Take the integration of transgender students at our schools as an example. If we follow our principles, we should acknowledge that these students may not want to be constrained by their birth name and gender. They may want to dress and be addressed in ways more suited to their preferred identity. And they may want to use the bathrooms and change rooms of their choice. (And not necessarily a ‘special’ room allocated just for them.) Depending on the school, this can cause a great deal of consternation inside the school and in the wider school community. What about the discomfort of the majority of students and teachers and parents at these kids using the ‘wrong’ bathrooms? Or being called by the ‘wrong’ gender-assigned names and pronouns? Or wearing the ‘wrong’ uniform? The comfort of the many, some argue, trumps the comfort of the few.
Not so, say I. The discomfort brought about by ethically based changes are only ever temporary. This is so because this unease is rooted in traditional and entrenched ways of doing things. A few years on, and we become comfortable again. What was ‘wrong’ is now right. Society progresses. And just because the majority may be against a ‘controversial’ change, if it is based on sound principles, this should never be a reason not to make it.
Schools must be microcosms of the world we want to see. They must be hotbeds of social change. We do not only prepare our children to find their place in the world, but to make it better. Children should not simply inherit our biases and traditions, they should challenge them, and in so doing, they should become active participants in the world, rather being than victims of it. And part of this process is modeling being kinder, more tolerant, and more accepting of diversity. Growth and change are often uncomfortable, but this is how we progress – not just as individuals, but as societies.
The history of education is infused with these discomfort-inducing, principle-based revolutions. Think about how ‘uncomfortable’ racial integration was in many countries. And what about how uncomfortable so many societies have been about having girls in the same schools as boys (and still are in many countries and segments of the populace). And it is only recently that schools have started acknowledging and appreciating openly gay students – although this is still a huge issue in many schools around the world.
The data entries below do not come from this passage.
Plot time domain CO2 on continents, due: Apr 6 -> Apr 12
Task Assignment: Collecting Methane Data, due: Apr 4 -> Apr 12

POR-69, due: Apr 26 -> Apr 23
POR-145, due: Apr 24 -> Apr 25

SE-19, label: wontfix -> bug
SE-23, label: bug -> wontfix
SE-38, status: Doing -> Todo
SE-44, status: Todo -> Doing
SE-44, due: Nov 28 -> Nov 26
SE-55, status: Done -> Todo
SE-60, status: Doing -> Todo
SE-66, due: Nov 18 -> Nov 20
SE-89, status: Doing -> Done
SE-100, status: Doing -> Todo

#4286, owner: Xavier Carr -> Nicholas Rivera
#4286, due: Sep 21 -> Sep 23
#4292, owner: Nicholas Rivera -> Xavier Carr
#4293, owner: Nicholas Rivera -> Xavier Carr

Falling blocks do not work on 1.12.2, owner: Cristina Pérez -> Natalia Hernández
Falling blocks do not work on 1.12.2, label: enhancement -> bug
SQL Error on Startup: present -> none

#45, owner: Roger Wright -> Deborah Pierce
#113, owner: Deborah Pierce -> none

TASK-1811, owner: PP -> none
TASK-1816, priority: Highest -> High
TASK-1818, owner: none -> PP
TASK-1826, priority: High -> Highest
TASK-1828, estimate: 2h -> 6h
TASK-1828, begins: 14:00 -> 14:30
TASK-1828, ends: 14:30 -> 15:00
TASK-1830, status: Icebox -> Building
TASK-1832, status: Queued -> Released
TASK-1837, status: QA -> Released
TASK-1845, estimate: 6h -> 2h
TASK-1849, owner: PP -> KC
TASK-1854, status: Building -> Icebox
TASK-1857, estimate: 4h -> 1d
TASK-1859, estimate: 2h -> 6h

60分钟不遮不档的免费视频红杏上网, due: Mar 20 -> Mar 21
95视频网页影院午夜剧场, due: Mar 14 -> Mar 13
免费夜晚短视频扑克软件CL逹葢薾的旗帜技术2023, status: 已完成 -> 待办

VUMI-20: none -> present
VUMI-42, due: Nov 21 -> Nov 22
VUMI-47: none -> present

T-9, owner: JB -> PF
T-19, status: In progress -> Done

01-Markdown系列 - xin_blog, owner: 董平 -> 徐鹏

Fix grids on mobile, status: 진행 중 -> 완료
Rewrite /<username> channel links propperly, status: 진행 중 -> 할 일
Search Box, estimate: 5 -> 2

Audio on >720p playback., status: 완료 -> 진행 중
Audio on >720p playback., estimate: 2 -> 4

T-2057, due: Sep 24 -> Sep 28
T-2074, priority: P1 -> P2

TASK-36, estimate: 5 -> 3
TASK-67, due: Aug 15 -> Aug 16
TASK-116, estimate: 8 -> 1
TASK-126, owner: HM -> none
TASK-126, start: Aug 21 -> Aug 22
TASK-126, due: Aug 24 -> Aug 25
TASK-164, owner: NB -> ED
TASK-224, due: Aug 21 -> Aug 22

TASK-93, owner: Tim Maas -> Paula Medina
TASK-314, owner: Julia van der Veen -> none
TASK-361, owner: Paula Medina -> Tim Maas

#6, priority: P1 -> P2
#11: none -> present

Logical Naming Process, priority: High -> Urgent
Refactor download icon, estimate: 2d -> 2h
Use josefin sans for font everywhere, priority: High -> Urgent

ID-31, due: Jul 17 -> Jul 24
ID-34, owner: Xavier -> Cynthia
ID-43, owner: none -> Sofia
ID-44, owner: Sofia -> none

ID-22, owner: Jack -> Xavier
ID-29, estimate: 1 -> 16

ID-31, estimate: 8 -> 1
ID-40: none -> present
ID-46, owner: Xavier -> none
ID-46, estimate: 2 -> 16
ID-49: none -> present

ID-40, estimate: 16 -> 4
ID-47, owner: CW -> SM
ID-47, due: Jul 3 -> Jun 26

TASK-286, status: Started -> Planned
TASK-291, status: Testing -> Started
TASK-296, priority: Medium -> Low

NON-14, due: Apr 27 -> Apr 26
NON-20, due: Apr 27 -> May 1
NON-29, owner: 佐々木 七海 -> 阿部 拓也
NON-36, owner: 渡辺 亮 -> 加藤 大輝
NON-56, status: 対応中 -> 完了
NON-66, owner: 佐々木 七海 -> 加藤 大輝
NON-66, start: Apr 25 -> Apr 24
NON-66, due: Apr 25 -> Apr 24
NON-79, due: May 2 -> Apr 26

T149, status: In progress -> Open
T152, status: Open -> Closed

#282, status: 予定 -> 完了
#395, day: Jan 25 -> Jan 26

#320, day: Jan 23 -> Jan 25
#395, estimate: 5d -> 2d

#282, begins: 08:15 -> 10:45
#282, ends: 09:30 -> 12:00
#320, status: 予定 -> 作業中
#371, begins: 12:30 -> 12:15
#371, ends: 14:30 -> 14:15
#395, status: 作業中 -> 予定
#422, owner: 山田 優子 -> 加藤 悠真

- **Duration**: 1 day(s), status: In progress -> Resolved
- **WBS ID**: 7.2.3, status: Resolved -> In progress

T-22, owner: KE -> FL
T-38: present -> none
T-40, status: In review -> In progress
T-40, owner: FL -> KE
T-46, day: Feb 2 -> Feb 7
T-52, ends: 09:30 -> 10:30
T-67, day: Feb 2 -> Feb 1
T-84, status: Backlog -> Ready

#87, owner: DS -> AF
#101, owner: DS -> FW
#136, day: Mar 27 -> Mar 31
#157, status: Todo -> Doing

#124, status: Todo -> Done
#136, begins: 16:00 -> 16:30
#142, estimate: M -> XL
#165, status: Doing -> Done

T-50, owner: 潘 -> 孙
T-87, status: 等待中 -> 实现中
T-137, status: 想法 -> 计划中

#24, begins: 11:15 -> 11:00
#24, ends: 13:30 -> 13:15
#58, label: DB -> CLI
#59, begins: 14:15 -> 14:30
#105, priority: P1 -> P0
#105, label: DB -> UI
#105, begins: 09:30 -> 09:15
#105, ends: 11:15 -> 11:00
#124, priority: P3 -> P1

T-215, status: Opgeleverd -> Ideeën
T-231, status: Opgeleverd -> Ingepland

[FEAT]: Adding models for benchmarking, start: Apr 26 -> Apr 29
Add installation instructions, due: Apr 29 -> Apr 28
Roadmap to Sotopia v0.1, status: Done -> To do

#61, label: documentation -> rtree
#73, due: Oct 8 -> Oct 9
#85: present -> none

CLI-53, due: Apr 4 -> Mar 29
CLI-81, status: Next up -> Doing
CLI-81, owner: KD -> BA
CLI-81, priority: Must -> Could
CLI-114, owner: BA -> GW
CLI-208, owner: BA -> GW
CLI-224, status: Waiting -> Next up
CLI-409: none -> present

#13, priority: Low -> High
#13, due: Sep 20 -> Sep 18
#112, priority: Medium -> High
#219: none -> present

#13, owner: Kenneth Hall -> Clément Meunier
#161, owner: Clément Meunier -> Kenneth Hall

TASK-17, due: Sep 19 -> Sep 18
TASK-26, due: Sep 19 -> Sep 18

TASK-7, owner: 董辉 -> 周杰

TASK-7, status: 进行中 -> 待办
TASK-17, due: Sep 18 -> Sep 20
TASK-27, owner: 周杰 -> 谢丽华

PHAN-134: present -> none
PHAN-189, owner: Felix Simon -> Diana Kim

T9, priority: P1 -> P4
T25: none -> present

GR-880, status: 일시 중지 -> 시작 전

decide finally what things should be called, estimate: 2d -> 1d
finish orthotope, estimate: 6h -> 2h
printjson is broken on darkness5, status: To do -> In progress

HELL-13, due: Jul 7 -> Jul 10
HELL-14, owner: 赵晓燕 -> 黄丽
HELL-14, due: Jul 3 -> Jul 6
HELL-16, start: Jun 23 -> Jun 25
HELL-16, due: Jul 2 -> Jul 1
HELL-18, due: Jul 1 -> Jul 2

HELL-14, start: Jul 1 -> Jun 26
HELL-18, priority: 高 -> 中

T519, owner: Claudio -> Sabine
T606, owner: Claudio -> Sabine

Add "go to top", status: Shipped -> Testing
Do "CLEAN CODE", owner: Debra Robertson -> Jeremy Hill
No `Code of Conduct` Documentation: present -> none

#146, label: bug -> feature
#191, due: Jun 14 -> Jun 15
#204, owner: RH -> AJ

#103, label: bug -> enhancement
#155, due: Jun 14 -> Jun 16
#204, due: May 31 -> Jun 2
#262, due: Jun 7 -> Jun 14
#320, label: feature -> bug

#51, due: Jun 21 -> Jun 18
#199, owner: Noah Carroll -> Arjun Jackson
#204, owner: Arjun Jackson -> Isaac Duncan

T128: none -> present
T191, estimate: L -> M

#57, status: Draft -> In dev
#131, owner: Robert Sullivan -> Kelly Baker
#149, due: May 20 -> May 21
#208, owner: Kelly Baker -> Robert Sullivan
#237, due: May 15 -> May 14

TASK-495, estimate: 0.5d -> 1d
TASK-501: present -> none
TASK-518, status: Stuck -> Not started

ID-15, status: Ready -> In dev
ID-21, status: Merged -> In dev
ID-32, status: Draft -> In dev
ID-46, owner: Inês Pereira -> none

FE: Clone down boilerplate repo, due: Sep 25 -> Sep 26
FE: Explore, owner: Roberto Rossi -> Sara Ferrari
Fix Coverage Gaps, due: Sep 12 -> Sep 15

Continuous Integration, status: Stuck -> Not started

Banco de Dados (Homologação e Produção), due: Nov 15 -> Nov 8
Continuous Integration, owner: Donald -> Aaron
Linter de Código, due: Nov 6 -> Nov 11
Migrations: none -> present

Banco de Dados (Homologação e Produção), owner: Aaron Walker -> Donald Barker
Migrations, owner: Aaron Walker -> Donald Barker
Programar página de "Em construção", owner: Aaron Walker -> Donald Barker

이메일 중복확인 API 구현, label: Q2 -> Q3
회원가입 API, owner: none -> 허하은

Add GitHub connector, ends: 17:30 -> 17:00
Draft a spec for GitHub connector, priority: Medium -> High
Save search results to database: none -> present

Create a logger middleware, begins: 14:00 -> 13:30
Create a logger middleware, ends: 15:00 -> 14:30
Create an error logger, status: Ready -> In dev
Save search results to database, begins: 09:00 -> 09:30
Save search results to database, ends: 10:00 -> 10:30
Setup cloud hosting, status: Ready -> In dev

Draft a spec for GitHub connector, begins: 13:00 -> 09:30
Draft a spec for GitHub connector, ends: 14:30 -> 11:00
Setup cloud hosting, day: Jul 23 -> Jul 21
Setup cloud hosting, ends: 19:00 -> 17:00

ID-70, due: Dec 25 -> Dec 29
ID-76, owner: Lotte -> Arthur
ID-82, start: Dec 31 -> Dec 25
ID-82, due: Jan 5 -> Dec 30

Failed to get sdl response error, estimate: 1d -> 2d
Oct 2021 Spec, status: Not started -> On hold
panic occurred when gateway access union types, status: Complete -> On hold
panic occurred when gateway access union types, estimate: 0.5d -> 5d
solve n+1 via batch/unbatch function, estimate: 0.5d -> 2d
As is openly atheist or agnostic students.
And there are more changes to come. If schools do their jobs right, young people are and always should be at the forefront of social revolutions.
Already students around the world are starting to agitate against uniforms and dress codes (especially those that discriminate against hairstyles and individual expression through clothing), against outmoded syllabi and institutional symbols, against environmental despoliation, against the culture of violence and intimidation in society, and against inequality in whatever form.
The struggle will continue. And so will the discomfort. There are more revolutions coming. But the discomfort will pass. And we will grow because of it. And the world will be a better place.